While you are probably familiar with building ML models on some Jupyter Notebook or local Python files, eventually those models have to be deployed and used, and later retrained when they are not accurate enough. Or what we call model drift. An AI workflow has several stages, and NAOMI provides the right tools for each one. Here is a look at the system’s architecture and its stages:
- Data Preparation: First, you need to collect and prepare your data. NAOMI uses tools like MinIO as an object store to store the data and a library of choice to handle the pre-processing, while it also provides the Ray Data framework for efficient distributed data processing.
- Model Training: This is where the model learns from the data. NAOMI uses the Ray framework, which lets you train models using popular libraries like TensorFlow or PyTorch distributively on multiple computers.
- Model Store: Once you have a trained model, you need a place to store and version it, similarly to how git manages code versioning, but for ML models. NAOMI uses MLflow for this, so you can keep track of your best models.
- Model Deployment: The model is then made available for inference. Ray Serve handles this by creating a simple API access point for your model on your cluster IP.
- Orchestration: To automate the entire process and define the workflow, NAOMI uses Flyte as its workflow orchestrator. Flyte containerises the separate tasks and enables automation.
- Monitoring: To make sure that everything is working as expected, NAOMI uses Prometheus and Grafana to report metrics about the system and its components.
This results in a direct acyclic graph which defines an AI workflow of all the tasks and how they interconnect:
For example, in this figure, we can see the dependencies between tasks such as data fetching and training.
What are the benefits?
NAOMI was built on several key principles to ensure it is accessible and useful.
It’s Easy to Get Started: One of the main principles we were following while developing NAOMI is ease of use. A so-called democratized solution.
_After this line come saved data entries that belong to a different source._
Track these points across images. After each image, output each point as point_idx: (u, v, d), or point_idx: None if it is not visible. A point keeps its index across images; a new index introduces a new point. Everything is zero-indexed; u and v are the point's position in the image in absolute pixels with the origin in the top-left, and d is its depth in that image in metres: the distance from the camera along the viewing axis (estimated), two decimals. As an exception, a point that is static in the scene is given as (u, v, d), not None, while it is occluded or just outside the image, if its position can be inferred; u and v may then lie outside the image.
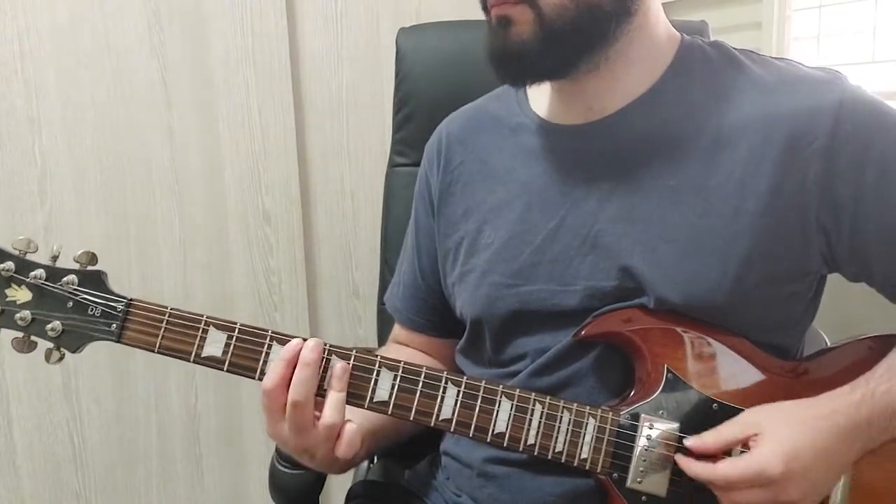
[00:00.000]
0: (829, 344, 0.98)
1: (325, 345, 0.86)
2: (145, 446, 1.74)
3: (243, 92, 1.68)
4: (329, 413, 0.83)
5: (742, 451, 0.81)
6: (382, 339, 1.42)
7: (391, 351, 1.12)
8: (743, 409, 0.85)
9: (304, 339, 0.85)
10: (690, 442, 0.82)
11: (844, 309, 1.11)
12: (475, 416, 0.86)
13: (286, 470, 1.09)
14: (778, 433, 0.79)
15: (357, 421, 0.88)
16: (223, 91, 1.67)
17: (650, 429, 0.85)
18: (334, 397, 0.84)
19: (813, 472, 0.78)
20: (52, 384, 1.66)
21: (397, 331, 1.16)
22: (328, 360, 0.86)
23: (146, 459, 1.74)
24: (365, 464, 1.28)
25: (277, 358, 0.84)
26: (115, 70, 1.61)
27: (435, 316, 1.09)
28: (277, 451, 1.10)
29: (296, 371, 0.83)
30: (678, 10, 1.85)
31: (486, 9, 0.88)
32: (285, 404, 0.83)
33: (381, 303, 1.43)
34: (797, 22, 1.65)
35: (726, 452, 0.82)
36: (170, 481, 1.77)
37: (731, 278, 0.85)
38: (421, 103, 1.38)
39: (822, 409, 0.81)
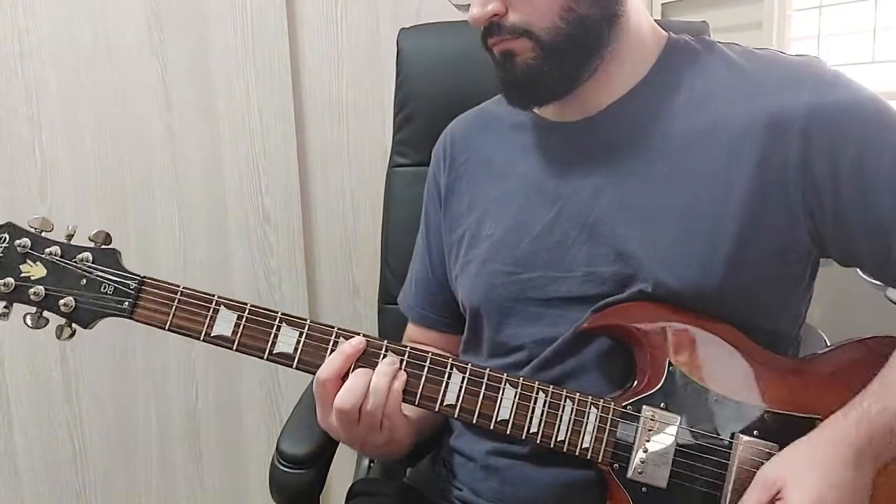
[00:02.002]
0: (828, 345, 0.98)
1: (384, 343, 0.89)
2: (145, 446, 1.74)
3: (244, 92, 1.68)
4: (368, 398, 0.86)
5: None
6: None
7: None
8: (744, 403, 0.87)
9: (366, 337, 0.88)
10: None
11: (844, 310, 1.11)
12: (479, 402, 0.87)
13: (286, 470, 1.08)
14: (799, 483, 0.79)
15: (409, 413, 0.92)
16: (223, 91, 1.67)
17: (651, 420, 0.86)
18: (374, 382, 0.86)
19: None
20: (52, 384, 1.66)
21: (411, 330, 1.17)
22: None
23: (146, 459, 1.75)
24: (366, 462, 1.28)
25: (336, 350, 0.87)
26: (115, 70, 1.61)
27: (446, 310, 1.11)
28: (278, 450, 1.10)
29: (350, 379, 0.86)
30: (678, 11, 1.86)
31: (487, 47, 0.92)
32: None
33: (381, 303, 1.43)
34: (797, 22, 1.66)
35: None
36: (170, 481, 1.77)
37: (723, 259, 0.87)
38: (421, 104, 1.38)
39: (825, 441, 0.82)
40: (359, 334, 0.89)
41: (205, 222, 1.70)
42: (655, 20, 0.98)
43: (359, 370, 0.87)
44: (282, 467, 1.09)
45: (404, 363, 0.88)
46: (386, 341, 0.89)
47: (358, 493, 1.13)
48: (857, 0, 1.54)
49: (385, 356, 0.88)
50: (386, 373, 0.87)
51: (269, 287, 1.75)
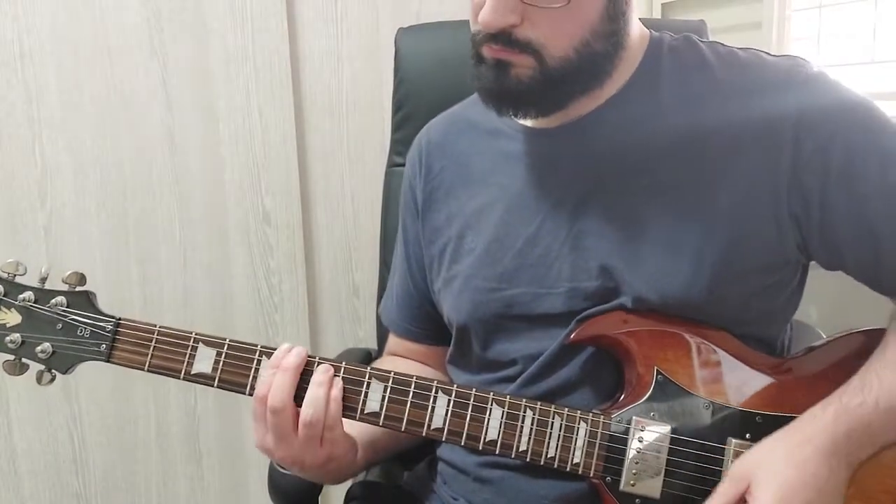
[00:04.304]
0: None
1: (316, 357, 0.87)
2: (145, 446, 1.74)
3: (243, 92, 1.68)
4: (305, 410, 0.84)
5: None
6: (382, 340, 1.42)
7: (386, 363, 1.12)
8: (734, 408, 0.86)
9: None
10: None
11: (842, 310, 1.11)
12: (466, 424, 0.86)
13: (285, 471, 1.08)
14: (769, 478, 0.78)
15: (354, 431, 0.89)
16: (223, 91, 1.67)
17: (642, 431, 0.85)
18: (311, 393, 0.84)
19: (812, 502, 0.78)
20: (52, 385, 1.65)
21: (393, 343, 1.16)
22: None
23: (146, 459, 1.75)
24: (364, 465, 1.28)
25: (266, 366, 0.86)
26: (115, 70, 1.61)
27: (430, 324, 1.09)
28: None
29: (275, 377, 0.84)
30: (678, 10, 1.85)
31: (478, 46, 0.86)
32: None
33: (380, 303, 1.43)
34: (797, 22, 1.65)
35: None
36: (170, 481, 1.77)
37: (707, 274, 0.86)
38: (420, 103, 1.38)
39: (802, 436, 0.80)
40: (341, 363, 0.87)
41: (205, 222, 1.70)
42: (655, 20, 0.96)
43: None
44: (281, 469, 1.09)
45: (388, 389, 0.87)
46: (344, 362, 0.88)
47: (355, 496, 1.12)
48: (857, 0, 1.54)
49: (319, 364, 0.86)
50: (321, 382, 0.85)
51: (269, 288, 1.75)
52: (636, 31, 0.92)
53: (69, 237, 1.62)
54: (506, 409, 0.86)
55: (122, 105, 1.63)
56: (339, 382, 0.86)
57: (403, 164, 1.39)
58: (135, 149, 1.65)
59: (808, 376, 0.89)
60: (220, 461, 1.79)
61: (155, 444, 1.75)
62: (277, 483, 1.09)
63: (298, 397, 0.85)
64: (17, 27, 1.56)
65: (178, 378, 0.87)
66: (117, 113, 1.63)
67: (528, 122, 0.96)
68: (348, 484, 1.18)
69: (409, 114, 1.39)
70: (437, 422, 0.87)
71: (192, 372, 0.86)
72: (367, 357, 1.39)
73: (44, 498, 1.70)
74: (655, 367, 0.87)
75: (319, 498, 1.11)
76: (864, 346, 0.87)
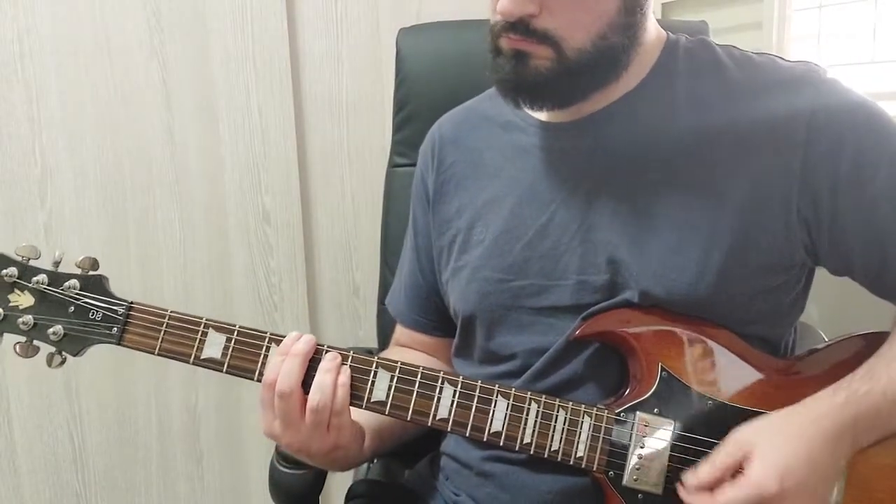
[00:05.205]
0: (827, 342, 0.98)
1: (324, 345, 0.88)
2: (145, 446, 1.74)
3: (243, 92, 1.68)
4: (312, 396, 0.85)
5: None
6: (382, 340, 1.42)
7: (393, 354, 1.12)
8: (737, 406, 0.86)
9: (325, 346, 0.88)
10: (688, 480, 0.82)
11: (843, 310, 1.11)
12: (472, 415, 0.87)
13: (286, 470, 1.08)
14: (769, 450, 0.79)
15: (361, 420, 0.90)
16: (223, 91, 1.67)
17: (645, 426, 0.86)
18: (319, 379, 0.85)
19: (808, 482, 0.78)
20: (52, 384, 1.66)
21: (400, 334, 1.16)
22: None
23: (146, 459, 1.75)
24: (365, 463, 1.28)
25: (275, 352, 0.87)
26: (115, 70, 1.61)
27: (437, 315, 1.10)
28: (277, 450, 1.10)
29: (284, 363, 0.85)
30: (678, 10, 1.85)
31: (496, 37, 0.88)
32: None
33: (381, 303, 1.43)
34: (797, 22, 1.65)
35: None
36: (170, 481, 1.77)
37: (714, 271, 0.86)
38: (421, 103, 1.38)
39: (809, 416, 0.81)
40: (349, 352, 0.88)
41: (205, 222, 1.70)
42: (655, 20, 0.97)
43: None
44: (281, 467, 1.09)
45: (395, 379, 0.87)
46: (351, 351, 0.89)
47: (357, 494, 1.13)
48: (857, 0, 1.54)
49: (328, 352, 0.88)
50: (329, 368, 0.86)
51: (268, 287, 1.75)
52: (653, 30, 0.93)
53: (69, 237, 1.62)
54: (511, 402, 0.87)
55: (122, 105, 1.62)
56: (346, 370, 0.87)
57: (405, 165, 1.40)
58: (135, 149, 1.64)
59: (810, 377, 0.89)
60: (220, 461, 1.79)
61: (155, 444, 1.74)
62: (278, 482, 1.10)
63: (306, 385, 0.86)
64: (17, 27, 1.55)
65: (188, 362, 0.87)
66: (117, 113, 1.62)
67: (542, 116, 0.97)
68: (349, 482, 1.18)
69: (411, 114, 1.39)
70: (443, 412, 0.87)
71: (202, 357, 0.87)
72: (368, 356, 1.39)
73: (44, 497, 1.69)
74: (660, 364, 0.87)
75: (320, 497, 1.11)
76: (866, 349, 0.87)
NAOMI can be deployed on your own infrastructure in just a few steps.
Adjust to Your Own Needs: NAOMI is completely modular. If you only need one part of the system, like the model store, you can disable the rest to save resources. This allows you to interchange components with minimal engineering effort to suit your specific use case. You can also use each part of the system individually.
Runs on Various Hardware: Edge devices vary in their architecture. NAOMI was designed to support this heterogeneity. It can be deployed on a distributed cluster of standard x86 computers and ARM devices, like the Raspberry Pi. This allows you to utilize the existing infrastructure and enables features like model deployment on the network edge, closer to users, and therefore reduces latency.
NAOMI is Self-Evolving: A model’s performance can degrade over time as conditions change. NAOMI is meant as a self-evolving system, meaning it supports workflows that automatically manage and retrain models. It supports collecting metrics about the model and using automated triggers to retrain and redeploy models, ensuring they remain effective without manual intervention.
Try It Yourself
NAOMI is open source and available for anyone to use. You can get started by visiting the NAOMI GitHub repository. The repository includes documentation, setup scripts, and four different example workflows to help you learn the system.
- Get the code: You can find the entire project at https://github.com/sensorlab/NAOMI.
- Run an example: The repository provides instructions to deploy the system and see it in action on our examples. The dashboards of NAOMI will look like the figure below.
- Read the research paper: For a deep dive into the architecture and evaluation of related work, you can read the full scientific paper. https://www.sciencedirect.com/science/article/pii/S1084804525000773
Conclusion
In this blog, we showed that NAOMI provides a modular and architecture-independent solution for managing AI workflows at the network edge. By focusing on ease of use, it lowers the barrier for anyone to deploy and use such a system for their own AI use case.